-- Text section follows --

Velocity Reviews - Computer Hardware Reviews

Velocity Reviews > Newsgroups > Programming > Java > Java Newbie Question: Character Sets, Unicode, et al

Reply
Thread Tools

Java Newbie Question: Character Sets, Unicode, et al

 
 
BLG
Guest
Posts: n/a
 
      10-17-2003
Greetings!

I am studying several books on the Java programming language and have
come across references to the fact that the JDK uses Unicode as the
default character set. I am not convinced that I fully comprehend
what the author is telling me.

I understand that Unicode is a 16-bit character set and that true
ASCII is a 7-bit representation. When I look at my source files in a
hex editor, they appear to be extended ASCII 8-bit format (which I
assume is the Windows default for a text file). OK - I assume then
that the JRE uses Unicode character sets, but javac uses some 8-bit
character set. Is this correct?

But beyond that, should I even care what the character set is?
Assuming, of course, internationalization is not a priority for me.

Also, how do I determine what character set Windows is using? How do
I change character sets in Windows?

And lastly, what is the relationship between a character set and a
font?

I hope these questions aren't too off the wall. I am trying to
clarify in my mind this character set concept. In the past, my only
concern has been ASCII vs EBCDIC.

Regards!

 
Reply With Quote
 
 
 
 
Chris Smith
Guest
Posts: n/a
 
      10-17-2003
BLG wrote:
> I understand that Unicode is a 16-bit character set and that true
> ASCII is a 7-bit representation.

-- Text section concluded --

# Problems to work on
a. In the forum thread, what does the original poster say their only past concern about character sets has been?
b. From the forum thread, extract the stretch from "But beyond that, should" through "ASCII vs EBCDIC.".
c. Translate this sentence from the forum thread into Spanish: "And lastly, what is the relationship between a character set and a font?"

-- Supplied information follows --

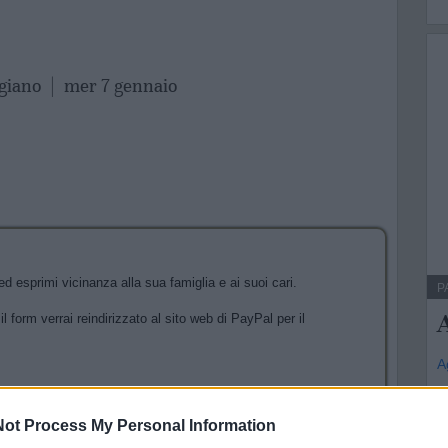
agiano
|
mer 7 gennaio
esprimi vicinanza alla sua famiglia e ai suoi cari.
P
l form verrai reindirizzato al sito web di PayPal per il
A
ot Process My Personal Information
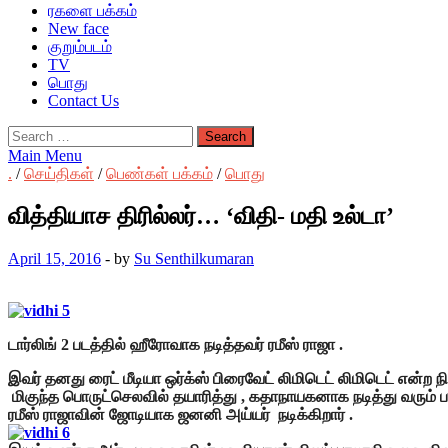
ரகளை பக்கம்
New face
குறும்படம்
TV
பொது
Contact Us
Search
for:
Main Menu
.
/
செய்திகள்
/
பெண்கள் பக்கம்
/
பொது
வித்தியாச திரில்லர்… ‘விதி- மதி உல்டா’
April 15, 2016
-
by
Su Senthilkumaran
டார்லிங் 2 படத்தில் ஹீரோவாக நடித்தவர் ரமீஸ் ராஜா .
இவர் தனது ரைட் மீடியா ஒர்க்ஸ் பிரைவேட் லிமிடெட் லிமிடெட் என்ற ந
மிகுந்த பொருட்செலவில் தயாரித்து , கதாநாயகனாக நடித்து வரும் படம
ரமீஸ் ராஜாவின் ஜோடியாக ஜனனி அய்யர் நடிக்கிறார் .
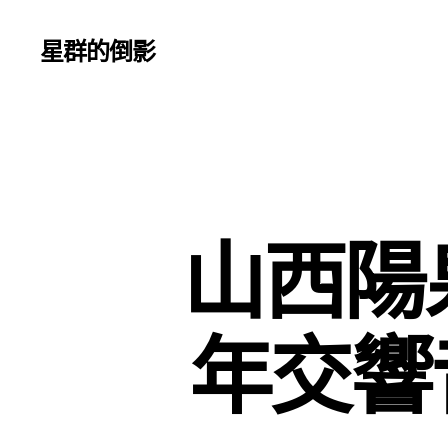
星群的倒影
山西陽
年交響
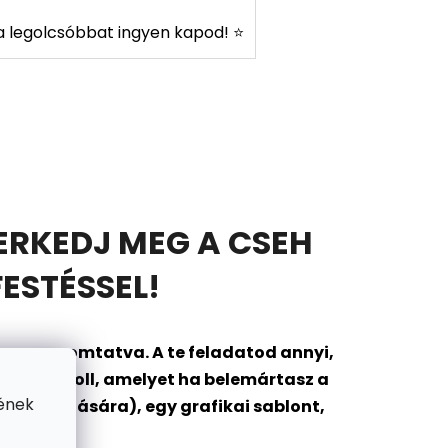
s a legolcsóbbat ingyen kapod! ⭐
ERKEDJ MEG A CSEH
ESTÉSSEL!
onra nyomtatva. A te feladatod annyi,
ántozó toll, amelyet ha belemártasz a
ének
ok tárolására), egy grafikai sablont,
gába?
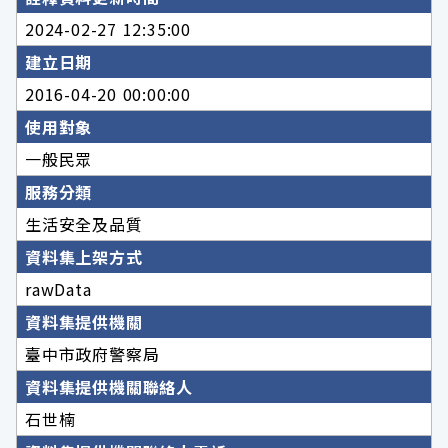
2024-02-27 12:35:00
建立日期
2016-04-20 00:00:00
使用對象
一般民眾
服務分類
生活安全及品質
資料集上架方式
rawData
資料集提供機關
臺中市政府警察局
資料集提供機關聯絡人
石世楠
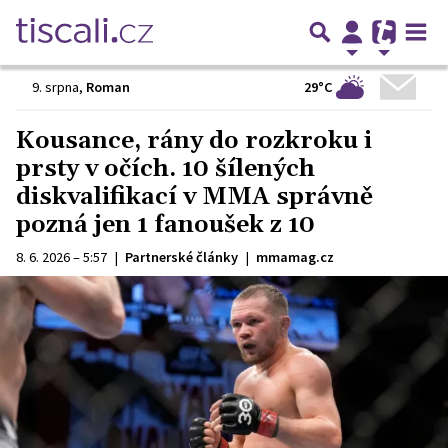
29°C
9. srpna
,
Roman
Kousance, rány do rozkroku i
prsty v očích. 10 šílených
diskvalifikací v MMA správně
pozná jen 1 fanoušek z 10
8. 6. 2026 – 5:57
|
Partnerské články
|
mmamag.cz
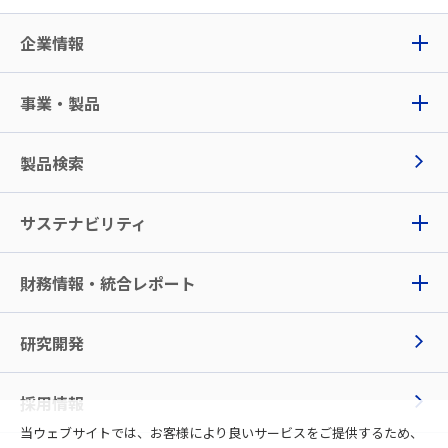
企業情報
事業・製品
製品検索
サステナビリティ
財務情報・統合レポート
研究開発
採用情報
当ウェブサイトでは、お客様により良いサービスをご提供するため、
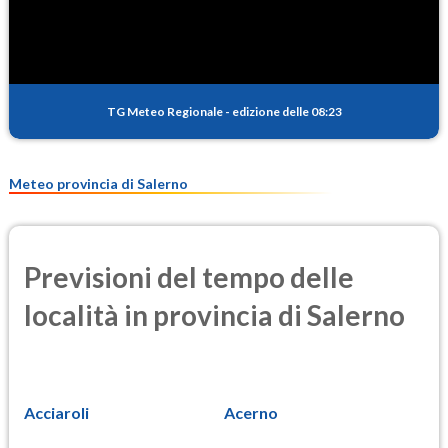
0.6
(Anidride solforosa)
PM10
21.9
(Materia particolata)
TG Meteo Regionale
-
edizione delle 08:23
PM25
13.3
(Materia particolata)
Meteo provincia di Salerno
Previsioni del tempo delle
località in provincia di Salerno
Acciaroli
Acerno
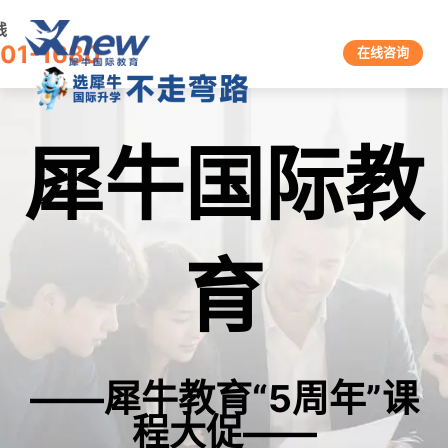
线
601-1680
在线咨询
犀牛国际教
育
——犀牛教育“5周年”课
程大促——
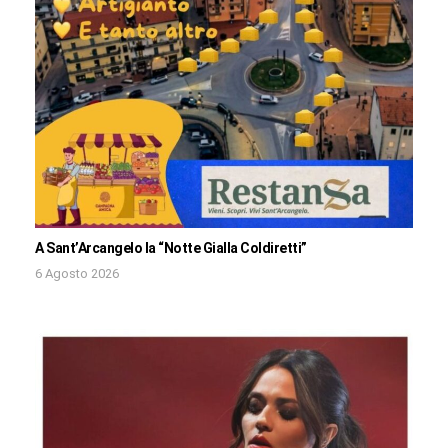
A Sant’Arcangelo la “Notte Gialla Coldiretti”
6 Agosto 2026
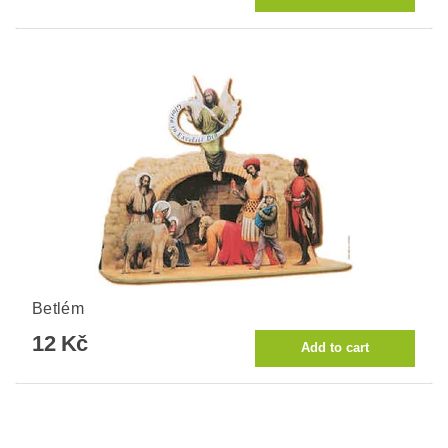
Betlém
12 Kč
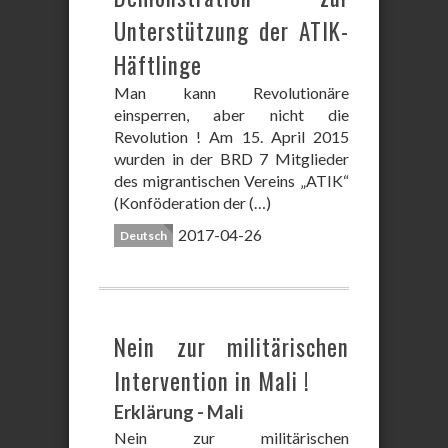
Unterstützung der ATIK-
Häftlinge
Man kann Revolutionäre
einsperren, aber nicht die
Revolution ! Am 15. April 2015
wurden in der BRD 7 Mitglieder
des migrantischen Vereins „ATIK“
(Konföderation der (…)
2017-04-26
Deutsch
Nein zur militärischen
Intervention in Mali !
Erklärung - Mali
Nein zur militärischen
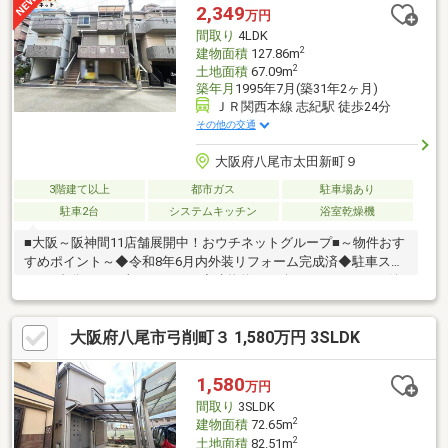
場企業】です。不動産購入や住宅ローンについては、ハウスフリ
2,349
万円
ーダムにお任せ下さい。（ご来店の際は、店舗前に大型駐車場を
間取り
4LDK
完備しております！）
2
建物面積
127.86m
2
土地面積
67.09m
築年月
1995年7月(築31年2ヶ月)
ＪＲ関西本線 志紀駅 徒歩24分
その他の交通
大阪府八尾市太田新町９
3階建て以上
都市ガス
駐車場あり
駐車2台
システムキッチン
浴室乾燥機
■大阪～阪神間11店舗展開中！おウチネットグループ■～物件おす
すめポイント～◆令和8年6月内外装リフォーム完成済◆駐車スペ
ース2台分あり（車種による）◆建物約38.67坪・ファミリーに嬉
しい4LDK◆二面バルコニーで陽当たり・通風良好◆スーパー「イ
ズミヤ」まで徒歩8分！毎日のお買い物もラクラク♪◆外環状線へ
大阪府八尾市弓削町３ 1,580万円 3SLDK
のアクセスも良好♪◆周辺は平坦地が多く、自転車での移動もス
ムーズです◎リフォーム内容◎・システムキッチン新調・ユニッ
トバス新調・洗面化粧台新調・トイレ新調・和室を洋室へ間取り
1,580
万円
変更・クロス・CF貼替・建具・給湯器交換・ハウスクリーニング
間取り
3SLDK
実施
2
建物面積
72.65m
2
土地面積
82.51m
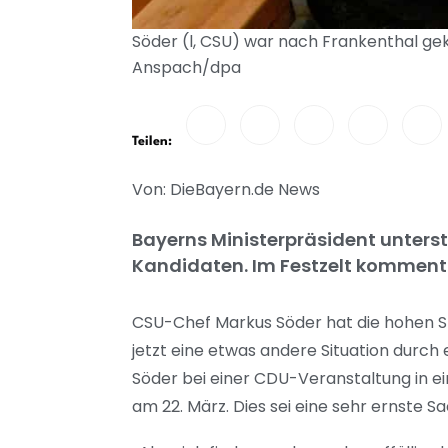
Söder (l, CSU) war nach Frankenthal g
Anspach/dpa
Teilen:
Von: DieBayern.de News
Bayerns Ministerpräsident unters
Kandidaten. Im Festzelt kommentie
CSU-Chef Markus Söder hat die hohen Sprit
jetzt eine etwas andere Situation durch
Söder bei einer CDU-Veranstaltung in ei
am 22. März. Dies sei eine sehr ernste S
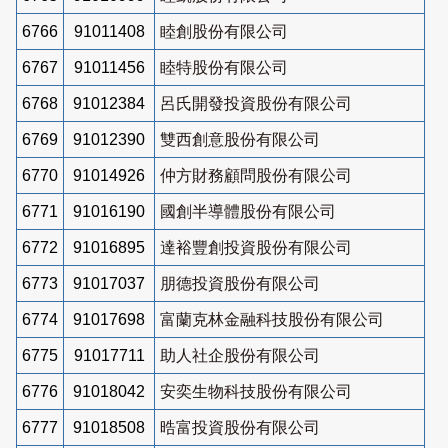
6766
91011408
睦創股份有限公司
6767
91011456
睦特股份有限公司
6768
91012384
呂氏開發投資股份有限公司
6769
91012390
雙西創意股份有限公司
6770
91014926
仲方財務顧問股份有限公司
6771
91016190
國創半導體股份有限公司
6772
91016895
達裕豐創投資股份有限公司
6773
91017037
朋德投資股份有限公司
6774
91017698
富蘭克林金融科技股份有限公司
6775
91017711
助人社企股份有限公司
6776
91018042
安奕生物科技股份有限公司
6777
91018508
晧富投資股份有限公司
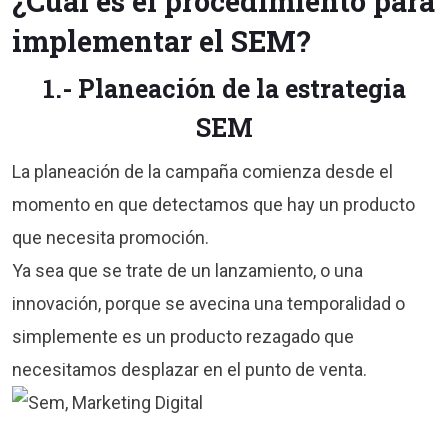
¿Cuál es el procedimiento para
implementar el SEM?
1.- Planeación de la estrategia
SEM
La planeación de la campaña comienza desde el
momento en que detectamos que hay un producto
que necesita promoción.
Ya sea que se trate de un lanzamiento, o una
innovación, porque se avecina una temporalidad o
simplemente es un producto rezagado que
necesitamos desplazar en el punto de venta.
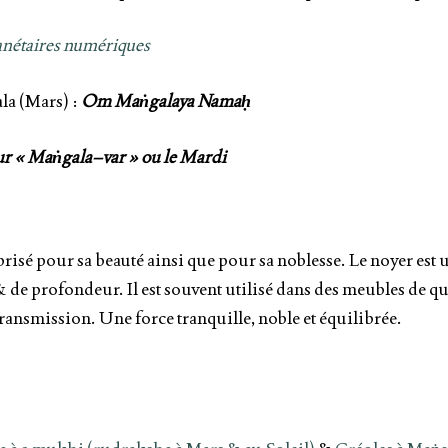
lanétaires numériques
la (Mars) :
Om Maṅgalaya Namaḥ
ur « Maṅgala
–
var » ou le Mardi
 prisé pour sa beauté ainsi que pour sa noblesse. Le noyer est u
 de profondeur. Il est souvent utilisé dans des meubles de qu
ransmission. Une force tranquille, noble et équilibrée.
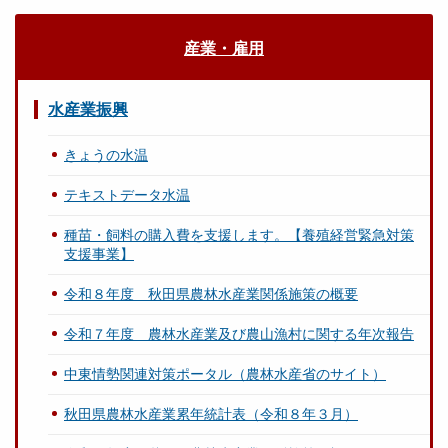
産業・雇用
水産業振興
きょうの水温
テキストデータ水温
種苗・飼料の購入費を支援します。【養殖経営緊急対策
支援事業】
令和８年度 秋田県農林水産業関係施策の概要
令和７年度 農林水産業及び農山漁村に関する年次報告
中東情勢関連対策ポータル（農林水産省のサイト）
秋田県農林水産業累年統計表（令和８年３月）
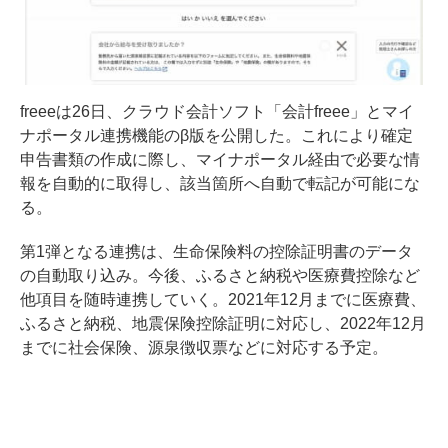
freeeは26日、クラウド会計ソフト「会計freee」とマイ
ナポータル連携機能のβ版を公開した。これにより確定
申告書類の作成に際し、マイナポータル経由で必要な情
報を自動的に取得し、該当箇所へ自動で転記が可能にな
る。
第1弾となる連携は、生命保険料の控除証明書のデータ
の自動取り込み。今後、ふるさと納税や医療費控除など
他項目を随時連携していく。2021年12月までに医療費、
ふるさと納税、地震保険控除証明に対応し、2022年12月
までに社会保険、源泉徴収票などに対応する予定。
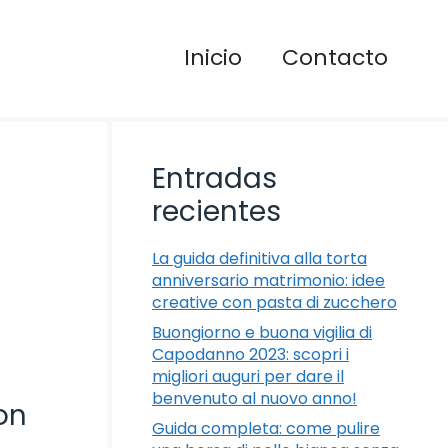
Inicio
Contacto
Entradas
recientes
La guida definitiva alla torta
anniversario matrimonio: idee
creative con pasta di zucchero
Buongiorno e buona vigilia di
Capodanno 2023: scopri i
migliori auguri per dare il
benvenuto al nuovo anno!
con
Guida completa: come pulire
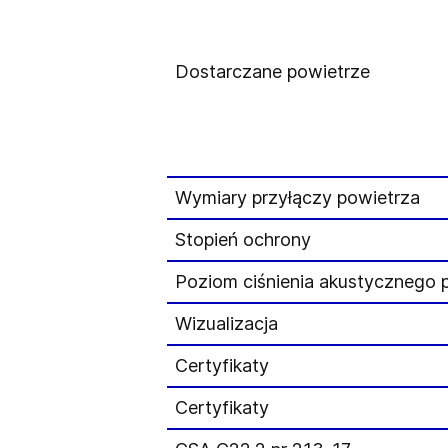
Dostarczane powietrze
Wymiary przyłączy powietrza
Stopień ochrony
Poziom ciśnienia akustycznego 
Wizualizacja
Certyfikaty
Certyfikaty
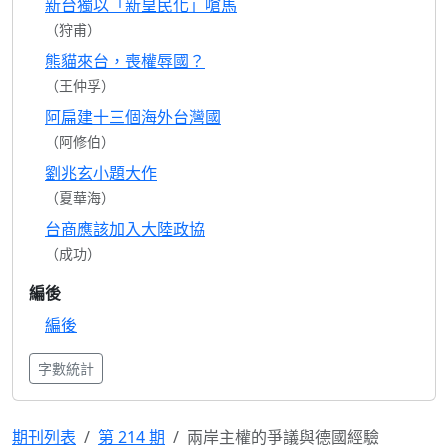
新台獨以「新皇民化」嗆馬
（狩甫）
熊貓來台，喪權辱國？
（王仲孚）
阿扁建十三個海外台灣國
（阿修伯）
劉兆玄小題大作
（夏華海）
台商應該加入大陸政協
（成功）
編後
編後
字數統計
期刊列表
第 214 期
兩岸主權的爭議與德國經驗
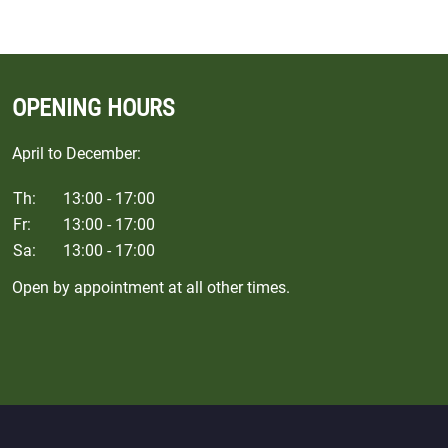
OPENING HOURS
April to December:
Th:
13:00 - 17:00
Fr:
13:00 - 17:00
Sa:
13:00 - 17:00
Open by appointment at all other times.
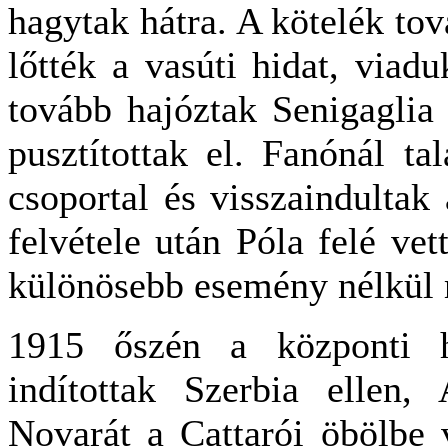
hagytak hátra. A kötelék tov
lőtték a vasúti hidat, viadu
tovább hajóztak Senigaglia 
pusztítottak el. Fanónál t
csoportal és visszaindulta
felvétele után Póla felé ve
különösebb esemény nélkül 
1915 őszén a központi h
indítottak Szerbia ellen
Novarát a Cattarói öbölbe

-- Supplied information concluded --

# Solutions in order
a. ASCII vs EBCDIC.

b.
But beyond that, should I even care what the character set is?
Assuming, of course, internationalization is not a priority for me.

Also, how do I determine what character set Windows is using? How do
I change character sets in Windows?

And lastly, what is the relationship between a character set and a
font?

I hope these questions aren't too off the wall. I am trying to
clarify in my mind this character set concept. In the past, my only
concern has been ASCII vs EBCDIC.

c. Y por último, ¿cuál es la relación entre un juego de caracteres y una fuente?